TNI Bantu Patroli, Polisi Tetap Lakukan Penindakan Hukum
Kepala Penerangan Kodam Jaya, Letkol Arh. Noor Iskak, menyatakan bahwa keterlibatan TNI dalam operasi militer selain perang (OMSP) merupakan bagian dari tugas membantu kepolisian. "Dalam kegiatan patroli, kami mendukung sesuai dengan permintaan dari Polda Metro Jaya. Namun, penindakan hukum terhadap begal tetap dilaksanakan oleh kepolisian," ujar Iskak saat dihubungi pada Senin (25/5).

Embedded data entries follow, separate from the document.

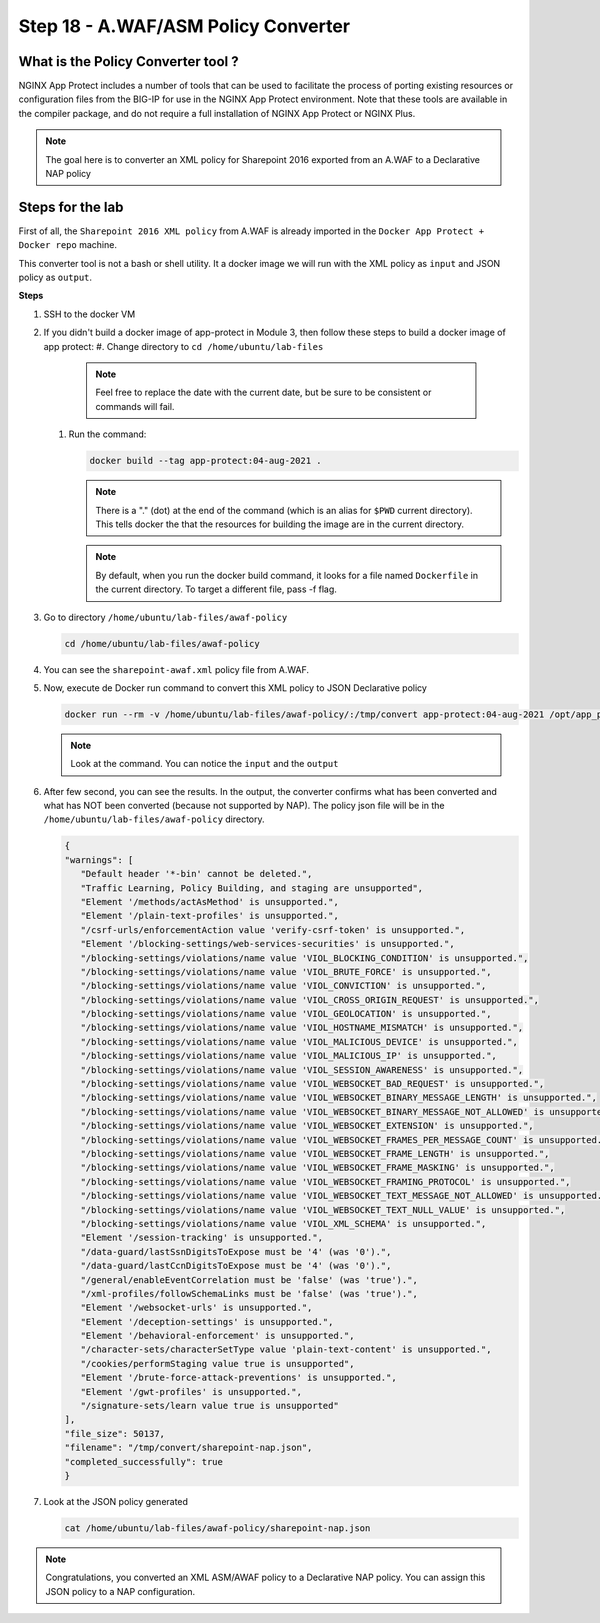 Step 18 - A.WAF/ASM Policy Converter
####################################

What is the Policy Converter tool ?
***********************************

NGINX App Protect includes a number of tools that can be used to facilitate the process of porting existing resources or configuration files from the BIG-IP for use in the NGINX App Protect environment. 
Note that these tools are available in the compiler package, and do not require a full installation of NGINX App Protect or NGINX Plus.

.. note :: The goal here is to converter an XML policy for Sharepoint 2016 exported from an A.WAF to a Declarative NAP policy


Steps for the lab
*****************

First of all, the ``Sharepoint 2016 XML policy`` from A.WAF is already imported in the ``Docker App Protect + Docker repo`` machine.

This converter tool is not a bash or shell utility. It a docker image we will run with the XML policy as ``input`` and JSON policy as ``output``.

**Steps**

#. SSH to the docker VM

#. If you didn't build a docker image of app-protect in Module 3, then follow these steps to build a docker image of app protect:
   #. Change directory to ``cd /home/ubuntu/lab-files``

      .. note:: Feel free to replace the date with the current date, but be sure to be consistent or commands will fail.

   #. Run the command:

      .. code-block:: bash
       
         docker build --tag app-protect:04-aug-2021 .

      .. note:: There is a "." (dot) at the end of the command (which is an alias for ``$PWD`` current directory). This tells docker the that the resources for building the image are in the current directory.

      .. note:: By default, when you run the docker build command, it looks for a file named ``Dockerfile`` in the current directory. To target a different file, pass -f flag.

#. Go to directory ``/home/ubuntu/lab-files/awaf-policy``

   .. code-block:: bash

      cd /home/ubuntu/lab-files/awaf-policy

#. You can see the ``sharepoint-awaf.xml`` policy file from A.WAF.
#. Now, execute de Docker run command to convert this XML policy to JSON Declarative policy

   .. code-block:: bash

      docker run --rm -v /home/ubuntu/lab-files/awaf-policy/:/tmp/convert app-protect:04-aug-2021 /opt/app_protect/bin/convert-policy -i /tmp/convert/sharepoint-awaf.xml -o /tmp/convert/sharepoint-nap.json|jq

   .. note:: Look at the command. You can notice the ``input`` and the ``output``

#. After few second, you can see the results. In the output, the converter confirms what has been converted and what has NOT been converted (because not supported by NAP). The policy json file will be in the ``/home/ubuntu/lab-files/awaf-policy`` directory.

   .. code-block:: js
 
         {
         "warnings": [
            "Default header '*-bin' cannot be deleted.",
            "Traffic Learning, Policy Building, and staging are unsupported",
            "Element '/methods/actAsMethod' is unsupported.",
            "Element '/plain-text-profiles' is unsupported.",
            "/csrf-urls/enforcementAction value 'verify-csrf-token' is unsupported.",
            "Element '/blocking-settings/web-services-securities' is unsupported.",
            "/blocking-settings/violations/name value 'VIOL_BLOCKING_CONDITION' is unsupported.",
            "/blocking-settings/violations/name value 'VIOL_BRUTE_FORCE' is unsupported.",
            "/blocking-settings/violations/name value 'VIOL_CONVICTION' is unsupported.",
            "/blocking-settings/violations/name value 'VIOL_CROSS_ORIGIN_REQUEST' is unsupported.",
            "/blocking-settings/violations/name value 'VIOL_GEOLOCATION' is unsupported.",
            "/blocking-settings/violations/name value 'VIOL_HOSTNAME_MISMATCH' is unsupported.",
            "/blocking-settings/violations/name value 'VIOL_MALICIOUS_DEVICE' is unsupported.",
            "/blocking-settings/violations/name value 'VIOL_MALICIOUS_IP' is unsupported.",
            "/blocking-settings/violations/name value 'VIOL_SESSION_AWARENESS' is unsupported.",
            "/blocking-settings/violations/name value 'VIOL_WEBSOCKET_BAD_REQUEST' is unsupported.",
            "/blocking-settings/violations/name value 'VIOL_WEBSOCKET_BINARY_MESSAGE_LENGTH' is unsupported.",
            "/blocking-settings/violations/name value 'VIOL_WEBSOCKET_BINARY_MESSAGE_NOT_ALLOWED' is unsupported.",
            "/blocking-settings/violations/name value 'VIOL_WEBSOCKET_EXTENSION' is unsupported.",
            "/blocking-settings/violations/name value 'VIOL_WEBSOCKET_FRAMES_PER_MESSAGE_COUNT' is unsupported.",
            "/blocking-settings/violations/name value 'VIOL_WEBSOCKET_FRAME_LENGTH' is unsupported.",
            "/blocking-settings/violations/name value 'VIOL_WEBSOCKET_FRAME_MASKING' is unsupported.",
            "/blocking-settings/violations/name value 'VIOL_WEBSOCKET_FRAMING_PROTOCOL' is unsupported.",
            "/blocking-settings/violations/name value 'VIOL_WEBSOCKET_TEXT_MESSAGE_NOT_ALLOWED' is unsupported.",
            "/blocking-settings/violations/name value 'VIOL_WEBSOCKET_TEXT_NULL_VALUE' is unsupported.",
            "/blocking-settings/violations/name value 'VIOL_XML_SCHEMA' is unsupported.",
            "Element '/session-tracking' is unsupported.",
            "/data-guard/lastSsnDigitsToExpose must be '4' (was '0').",
            "/data-guard/lastCcnDigitsToExpose must be '4' (was '0').",
            "/general/enableEventCorrelation must be 'false' (was 'true').",
            "/xml-profiles/followSchemaLinks must be 'false' (was 'true').",
            "Element '/websocket-urls' is unsupported.",
            "Element '/deception-settings' is unsupported.",
            "Element '/behavioral-enforcement' is unsupported.",
            "/character-sets/characterSetType value 'plain-text-content' is unsupported.",
            "/cookies/performStaging value true is unsupported",
            "Element '/brute-force-attack-preventions' is unsupported.",
            "Element '/gwt-profiles' is unsupported.",
            "/signature-sets/learn value true is unsupported"
         ],
         "file_size": 50137,
         "filename": "/tmp/convert/sharepoint-nap.json",
         "completed_successfully": true
         }

#. Look at the JSON policy generated

   .. code-block:: bash

      cat /home/ubuntu/lab-files/awaf-policy/sharepoint-nap.json 

.. note:: Congratulations, you converted an XML ASM/AWAF policy to a Declarative NAP policy. You can assign this JSON policy to a NAP configuration.

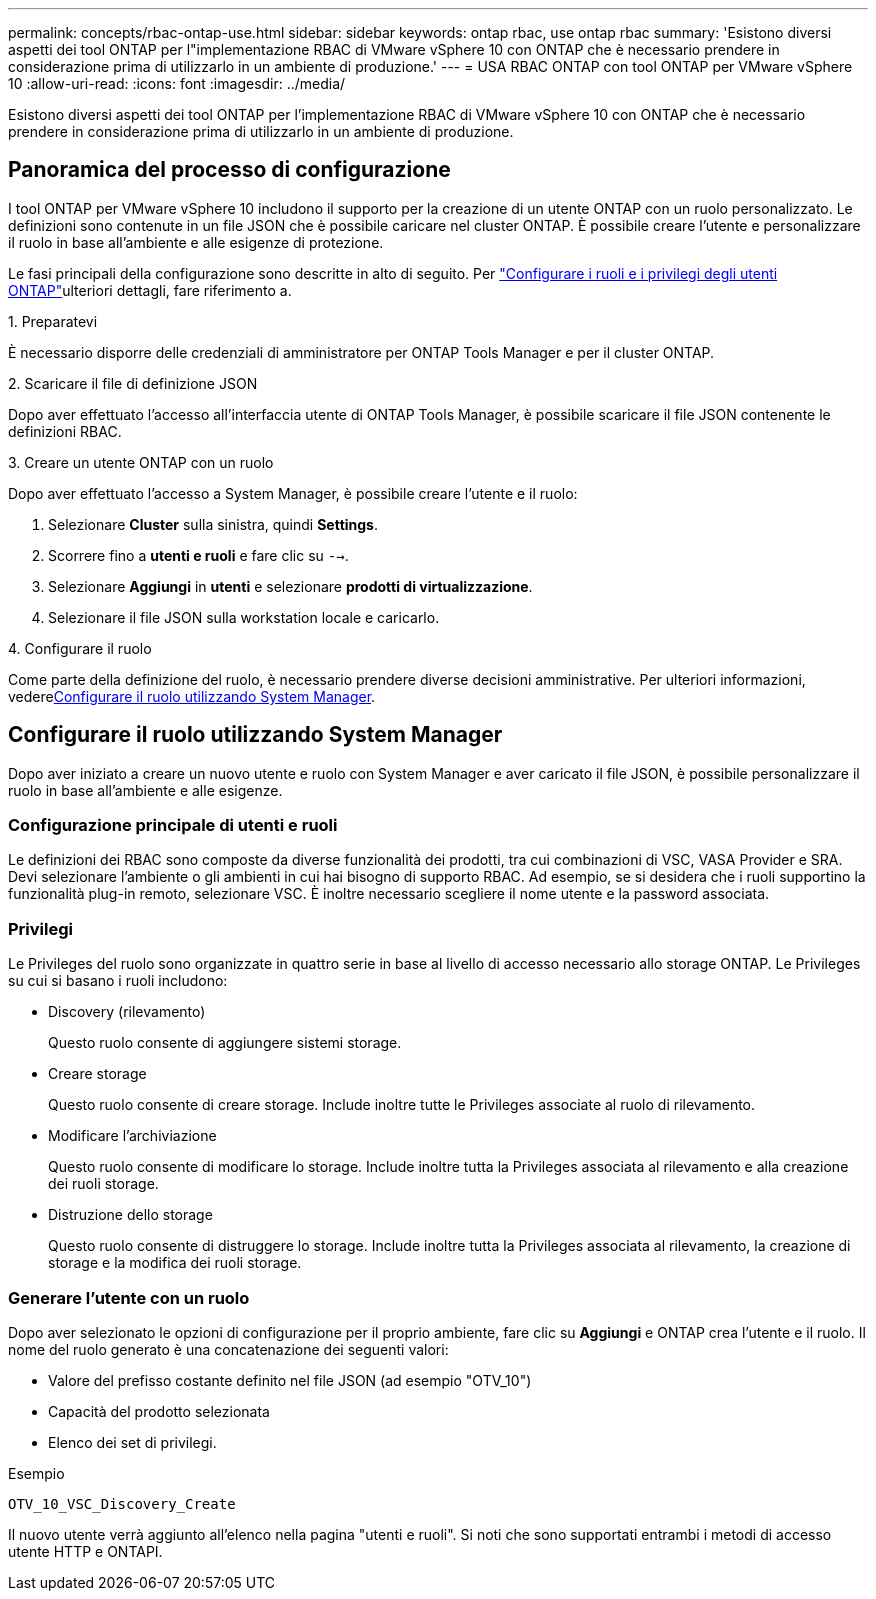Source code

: ---
permalink: concepts/rbac-ontap-use.html 
sidebar: sidebar 
keywords: ontap rbac, use ontap rbac 
summary: 'Esistono diversi aspetti dei tool ONTAP per l"implementazione RBAC di VMware vSphere 10 con ONTAP che è necessario prendere in considerazione prima di utilizzarlo in un ambiente di produzione.' 
---
= USA RBAC ONTAP con tool ONTAP per VMware vSphere 10
:allow-uri-read: 
:icons: font
:imagesdir: ../media/


[role="lead"]
Esistono diversi aspetti dei tool ONTAP per l'implementazione RBAC di VMware vSphere 10 con ONTAP che è necessario prendere in considerazione prima di utilizzarlo in un ambiente di produzione.



== Panoramica del processo di configurazione

I tool ONTAP per VMware vSphere 10 includono il supporto per la creazione di un utente ONTAP con un ruolo personalizzato. Le definizioni sono contenute in un file JSON che è possibile caricare nel cluster ONTAP. È possibile creare l'utente e personalizzare il ruolo in base all'ambiente e alle esigenze di protezione.

Le fasi principali della configurazione sono descritte in alto di seguito. Per link:../configure/configure-user-role-and-privileges.html["Configurare i ruoli e i privilegi degli utenti ONTAP"]ulteriori dettagli, fare riferimento a.

.1. Preparatevi
È necessario disporre delle credenziali di amministratore per ONTAP Tools Manager e per il cluster ONTAP.

.2. Scaricare il file di definizione JSON
Dopo aver effettuato l'accesso all'interfaccia utente di ONTAP Tools Manager, è possibile scaricare il file JSON contenente le definizioni RBAC.

.3. Creare un utente ONTAP con un ruolo
Dopo aver effettuato l'accesso a System Manager, è possibile creare l'utente e il ruolo:

. Selezionare *Cluster* sulla sinistra, quindi *Settings*.
. Scorrere fino a *utenti e ruoli* e fare clic su `-->`.
. Selezionare *Aggiungi* in *utenti* e selezionare *prodotti di virtualizzazione*.
. Selezionare il file JSON sulla workstation locale e caricarlo.


.4. Configurare il ruolo
Come parte della definizione del ruolo, è necessario prendere diverse decisioni amministrative. Per ulteriori informazioni, vedere<<Configurare il ruolo utilizzando System Manager>>.



== Configurare il ruolo utilizzando System Manager

Dopo aver iniziato a creare un nuovo utente e ruolo con System Manager e aver caricato il file JSON, è possibile personalizzare il ruolo in base all'ambiente e alle esigenze.



=== Configurazione principale di utenti e ruoli

Le definizioni dei RBAC sono composte da diverse funzionalità dei prodotti, tra cui combinazioni di VSC, VASA Provider e SRA. Devi selezionare l'ambiente o gli ambienti in cui hai bisogno di supporto RBAC. Ad esempio, se si desidera che i ruoli supportino la funzionalità plug-in remoto, selezionare VSC. È inoltre necessario scegliere il nome utente e la password associata.



=== Privilegi

Le Privileges del ruolo sono organizzate in quattro serie in base al livello di accesso necessario allo storage ONTAP. Le Privileges su cui si basano i ruoli includono:

* Discovery (rilevamento)
+
Questo ruolo consente di aggiungere sistemi storage.

* Creare storage
+
Questo ruolo consente di creare storage. Include inoltre tutte le Privileges associate al ruolo di rilevamento.

* Modificare l'archiviazione
+
Questo ruolo consente di modificare lo storage. Include inoltre tutta la Privileges associata al rilevamento e alla creazione dei ruoli storage.

* Distruzione dello storage
+
Questo ruolo consente di distruggere lo storage. Include inoltre tutta la Privileges associata al rilevamento, la creazione di storage e la modifica dei ruoli storage.





=== Generare l'utente con un ruolo

Dopo aver selezionato le opzioni di configurazione per il proprio ambiente, fare clic su *Aggiungi* e ONTAP crea l'utente e il ruolo. Il nome del ruolo generato è una concatenazione dei seguenti valori:

* Valore del prefisso costante definito nel file JSON (ad esempio "OTV_10")
* Capacità del prodotto selezionata
* Elenco dei set di privilegi.


.Esempio
`OTV_10_VSC_Discovery_Create`

Il nuovo utente verrà aggiunto all'elenco nella pagina "utenti e ruoli". Si noti che sono supportati entrambi i metodi di accesso utente HTTP e ONTAPI.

Personel yang diterjunkan untuk patroli berasal dari Komando Distrik Militer (Kodim) sesuai dengan wilayah masing-masing. "Ditambah personel dari satuan, kami menambah kekuatan patroli sesuai permintaan Polda Metro," tambahnya.
Satgas Pemburu Begal Ungkap Ratusan Kasus Kejahatan Jalanan
Sebelumnya, Satgas Pemburu Begal Polda Metro Jaya bersama jajaran Polres berhasil mengungkap 870 kasus kejahatan jalanan di wilayah Jakarta dan sekitarnya selama periode Mei 2026. Dari jumlah tersebut, polisi menangkap 173 tersangka.
"Polda Metro Jaya bersama Polres jajaran telah mengungkap 127 laporan polisi dengan 173 tersangka," kata Direktur Reskrimum Polda Metro Jaya, Kombes Iman Imanuddin, dalam konferensi pers pada Jumat (22/5). "Dari jumlah tersebut, 38 tersangka ditangani Polda Metro Jaya dan 135 tersangka ditangani Polres jajaran," sambungnya.
Iman menambahkan bahwa kejahatan jalanan di Jakarta mengalami peningkatan belakangan ini. Hal ini terlihat dari banyaknya laporan polisi yang diterima. Dalam kurun waktu kurang dari satu bulan, pihaknya menerima 1.283 laporan polisi, dengan rincian: pencurian dengan pemberatan (curat) sebanyak 651 kasus, pencurian biasa 396 laporan, pencurian kendaraan bermotor 209 laporan, dan pencurian dengan kekerasan 27 laporan.